The final hurdle is buying or getting a Business Analytics or Business Intelligence infrastructure to work on the collected data in order to produce actionable reports or analytics.
So, as I started looking at this space again to make my next “big data” investment I was resolved to find a company that at its core, solved these problems.
Enter Treasure Data!
I was introduced via email to Hiro and Kaz by another entrepreneur whom I have a great deal of respect . When I met Hiro and Kaz I had a “Yara” moment. Our initial meeting took me back to 2005 when I had first met Scott Yara and he’d explained the power of Greenplum. The Treasure Data guys, like Scott, were also humble and brilliant. – just the type of personalities I love working with. They had built a next generation multi-tenant cloud service that had an integrated data ingestion architecture whereby you could ingest data first and define the schema later. Once ingested, the data could be manipulated, compressed and stored. The resulting data is presented an elegant API driven interface to any existing BI infrastructure. Truly a next generation data pipeline architecture. And the business results were no less spectacular. Since launching the service in Q4, 2012, Treasure Data had already closed 70 enterprise customers. I was hooked! As I continued to work with them, we went on several sales calls together. A few of the sales calls were to Sierra’s CIO Advisory Board members who had expressed interest in meeting them. Along the way, we developed a shared vision on where we could take this company over the next decade.

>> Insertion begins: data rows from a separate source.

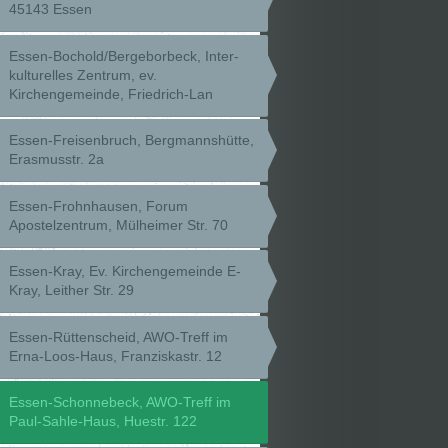
45143 Essen
Essen-Bochold/Bergeborbeck, Inter-
kulturelles Zentrum, ev.
Kirchengemeinde, Friedrich-Lan
Essen-Freisenbruch, Bergmannshütte,
Erasmusstr. 2a
Essen-Frohnhausen, Forum
Apostelzentrum, Mülheimer Str. 70
Essen-Kray, Ev. Kirchengemeinde E-
Kray, Leither Str. 29
Essen-Rüttenscheid, AWO-Treff im
Erna-Loos-Haus, Franziskastr. 12
Essen-Schonnebeck, AWO-Treff im
Paul-Sahle-Haus, Huestr. 122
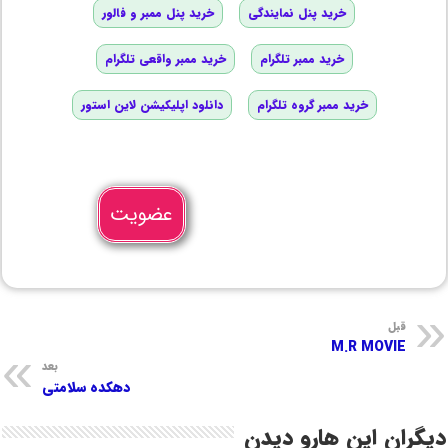
خرید پنل نمایندگی
خرید پنل ممبر و فالور
خرید ممبر تلگرام
خرید ممبر واقعی تلگرام
خرید ممبر گروه تلگرام
دانلود اپلیکیشن لاین استور
عضویت
قبل
M.R MOVIE
بعد
دهکده سلامتی
دیگران این هارو دیدن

As Amazon Web Services (AWS) has shown, customer self-service and superior economic value always trumps large expensive sales forces, brigades of consulting bodies and top down selling motion; a game that has been perfected by the IBM’s , SAP’s and Teradata’s of the world. This game is permanently changed. It is my strong belief that the next billion-dollar enterprise software company will have bottom up buying, rapid time to value and high impact business value. That’s our mission at Treasure Data in the Data Warehousing category, and with Hiro and Kaz at the helm, I’m looking forward to building a phenomenal company that is the panacea to the Enterprise “Big Data” pain.